## WHAT YOU WILL DO
Only the lines from the beginning of the data through the one with "Most diagnostic tests" belong in the answer, each retyped exactly, with pictures left out.

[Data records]
=== Begin Enclosure ===
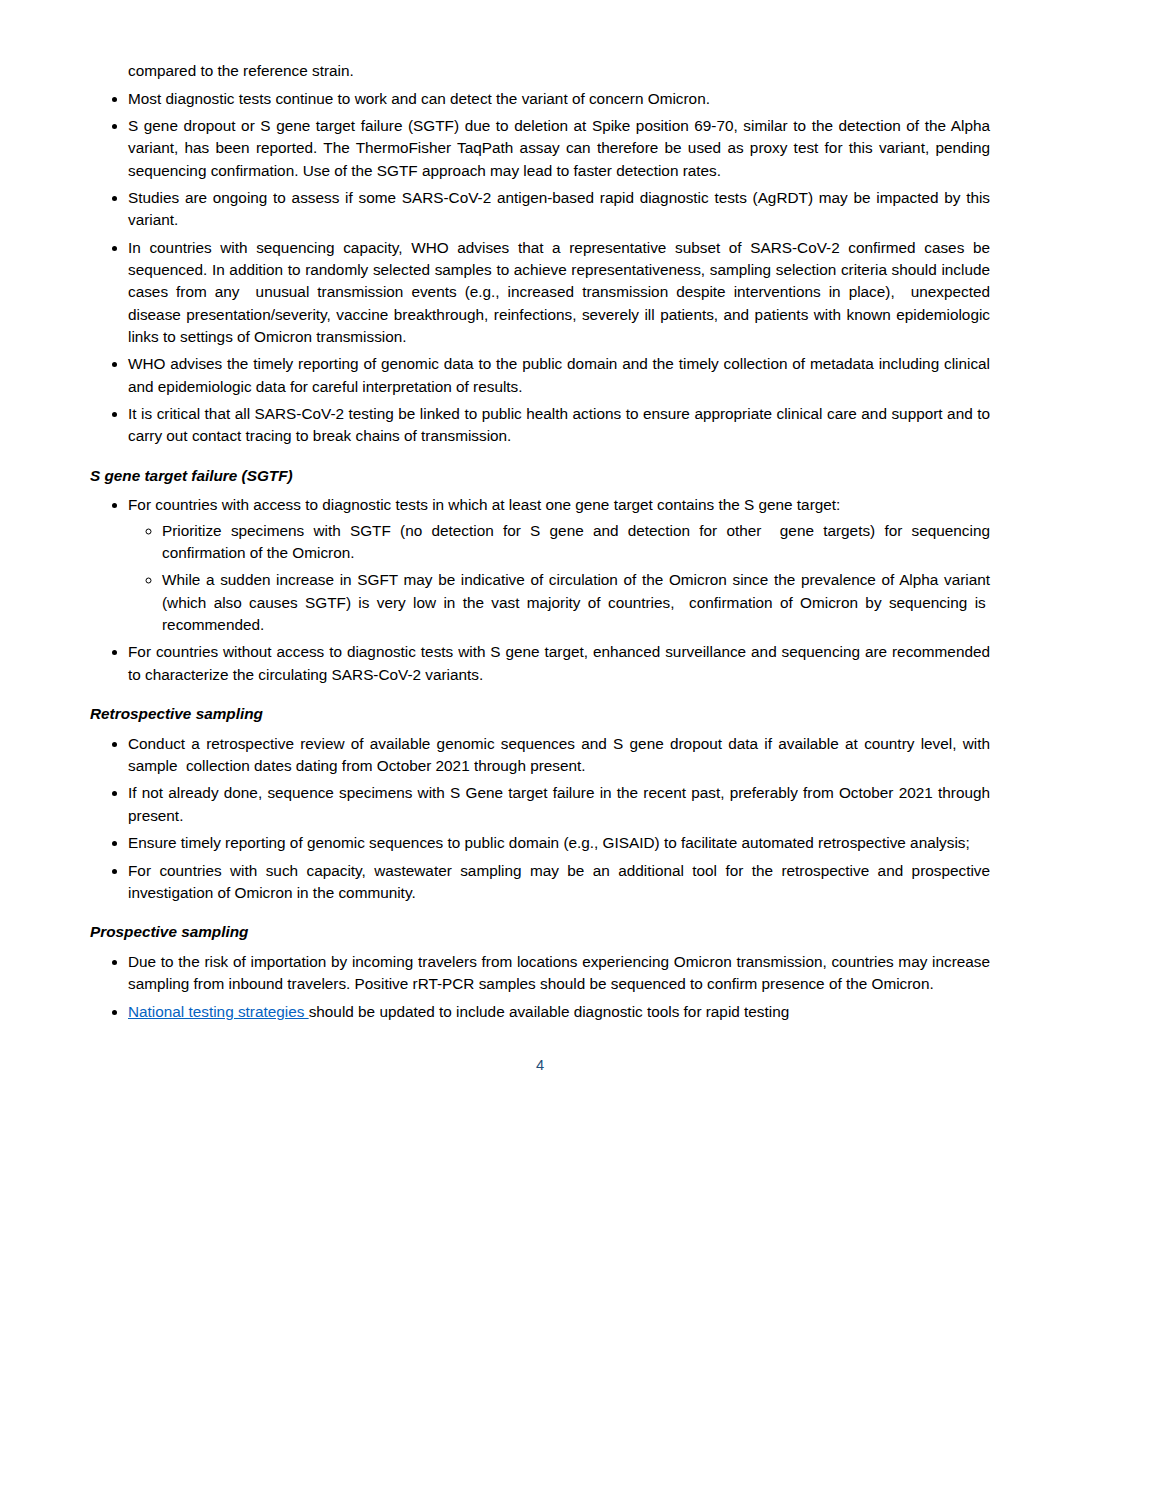compared to the reference strain.
Most diagnostic tests continue to work and can detect the variant of concern Omicron.
S gene dropout or S gene target failure (SGTF) due to deletion at Spike position 69-70, similar to the detection of the Alpha variant, has been reported. The ThermoFisher TaqPath assay can therefore be used as proxy test for this variant, pending sequencing confirmation. Use of the SGTF approach may lead to faster detection rates.
Studies are ongoing to assess if some SARS-CoV-2 antigen-based rapid diagnostic tests (AgRDT) may be impacted by this variant.
In countries with sequencing capacity, WHO advises that a representative subset of SARS-CoV-2 confirmed cases be sequenced. In addition to randomly selected samples to achieve representativeness, sampling selection criteria should include cases from any unusual transmission events (e.g., increased transmission despite interventions in place), unexpected disease presentation/severity, vaccine breakthrough, reinfections, severely ill patients, and patients with known epidemiologic links to settings of Omicron transmission.
WHO advises the timely reporting of genomic data to the public domain and the timely collection of metadata including clinical and epidemiologic data for careful interpretation of results.
It is critical that all SARS-CoV-2 testing be linked to public health actions to ensure appropriate clinical care and support and to carry out contact tracing to break chains of transmission.
S gene target failure (SGTF)
For countries with access to diagnostic tests in which at least one gene target contains the S gene target:
Prioritize specimens with SGTF (no detection for S gene and detection for other gene targets) for sequencing confirmation of the Omicron.
While a sudden increase in SGFT may be indicative of circulation of the Omicron since the prevalence of Alpha variant (which also causes SGTF) is very low in the vast majority of countries, confirmation of Omicron by sequencing is recommended.
For countries without access to diagnostic tests with S gene target, enhanced surveillance and sequencing are recommended to characterize the circulating SARS-CoV-2 variants.
Retrospective sampling
Conduct a retrospective review of available genomic sequences and S gene dropout data if available at country level, with sample collection dates dating from October 2021 through present.
If not already done, sequence specimens with S Gene target failure in the recent past, preferably from October 2021 through present.
Ensure timely reporting of genomic sequences to public domain (e.g., GISAID) to facilitate automated retrospective analysis;
For countries with such capacity, wastewater sampling may be an additional tool for the retrospective and prospective investigation of Omicron in the community.
Prospective sampling
Due to the risk of importation by incoming travelers from locations experiencing Omicron transmission, countries may increase sampling from inbound travelers. Positive rRT-PCR samples should be sequenced to confirm presence of the Omicron.
National testing strategies should be updated to include available diagnostic tools for rapid testing
4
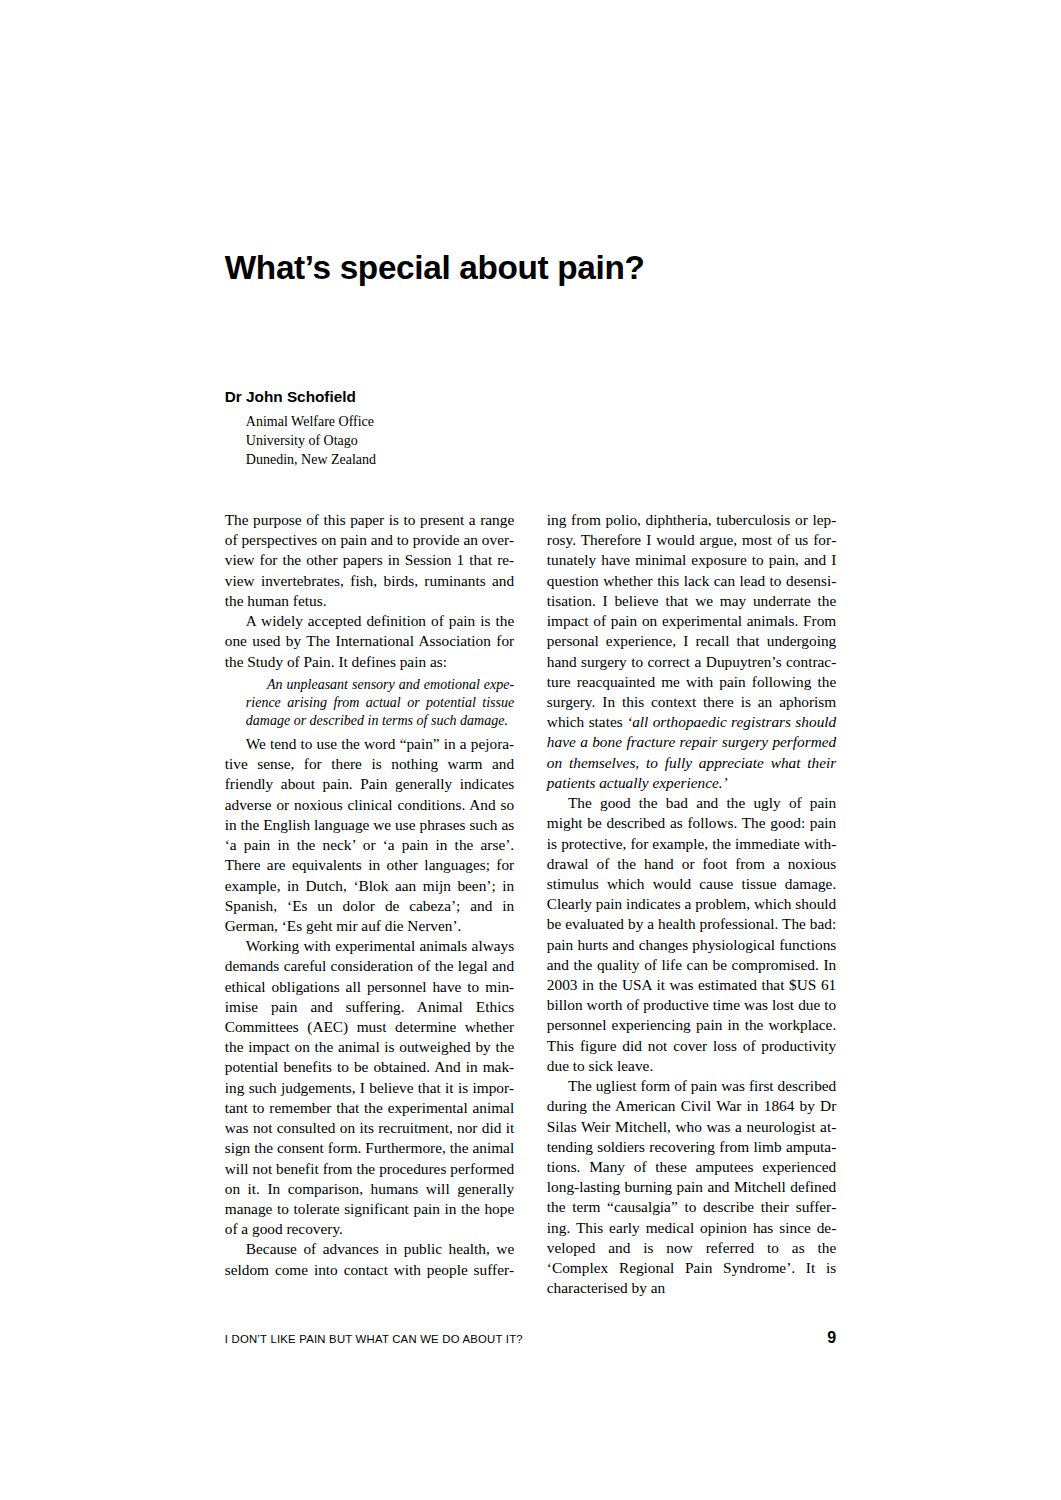What’s special about pain?
Dr John Schofield
Animal Welfare Office
University of Otago
Dunedin, New Zealand
The purpose of this paper is to present a range of perspectives on pain and to provide an overview for the other papers in Session 1 that review invertebrates, fish, birds, ruminants and the human fetus.
A widely accepted definition of pain is the one used by The International Association for the Study of Pain. It defines pain as:
An unpleasant sensory and emotional experience arising from actual or potential tissue damage or described in terms of such damage.
We tend to use the word “pain” in a pejorative sense, for there is nothing warm and friendly about pain. Pain generally indicates adverse or noxious clinical conditions. And so in the English language we use phrases such as ‘a pain in the neck’ or ‘a pain in the arse’. There are equivalents in other languages; for example, in Dutch, ‘Blok aan mijn been’; in Spanish, ‘Es un dolor de cabeza’; and in German, ‘Es geht mir auf die Nerven’.
Working with experimental animals always demands careful consideration of the legal and ethical obligations all personnel have to minimise pain and suffering. Animal Ethics Committees (AEC) must determine whether the impact on the animal is outweighed by the potential benefits to be obtained. And in making such judgements, I believe that it is important to remember that the experimental animal was not consulted on its recruitment, nor did it sign the consent form. Furthermore, the animal will not benefit from the procedures performed on it. In comparison, humans will generally manage to tolerate significant pain in the hope of a good recovery.
Because of advances in public health, we seldom come into contact with people suffering from polio, diphtheria, tuberculosis or leprosy. Therefore I would argue, most of us fortunately have minimal exposure to pain, and I question whether this lack can lead to desensitisation. I believe that we may underrate the impact of pain on experimental animals. From personal experience, I recall that undergoing hand surgery to correct a Dupuytren’s contracture reacquainted me with pain following the surgery. In this context there is an aphorism which states ‘all orthopaedic registrars should have a bone fracture repair surgery performed on themselves, to fully appreciate what their patients actually experience.’
The good the bad and the ugly of pain might be described as follows. The good: pain is protective, for example, the immediate withdrawal of the hand or foot from a noxious stimulus which would cause tissue damage. Clearly pain indicates a problem, which should be evaluated by a health professional. The bad: pain hurts and changes physiological functions and the quality of life can be compromised. In 2003 in the USA it was estimated that $US 61 billon worth of productive time was lost due to personnel experiencing pain in the workplace. This figure did not cover loss of productivity due to sick leave.
The ugliest form of pain was first described during the American Civil War in 1864 by Dr Silas Weir Mitchell, who was a neurologist attending soldiers recovering from limb amputations. Many of these amputees experienced long-lasting burning pain and Mitchell defined the term “causalgia” to describe their suffering. This early medical opinion has since developed and is now referred to as the ‘Complex Regional Pain Syndrome’. It is characterised by an
I DON’T LIKE PAIN BUT WHAT CAN WE DO ABOUT IT? 9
=== End Enclosure ===
## WORKED SOLUTION
compared to the reference strain.
Most diagnostic tests continue to work and can detect the variant of concern Omicron.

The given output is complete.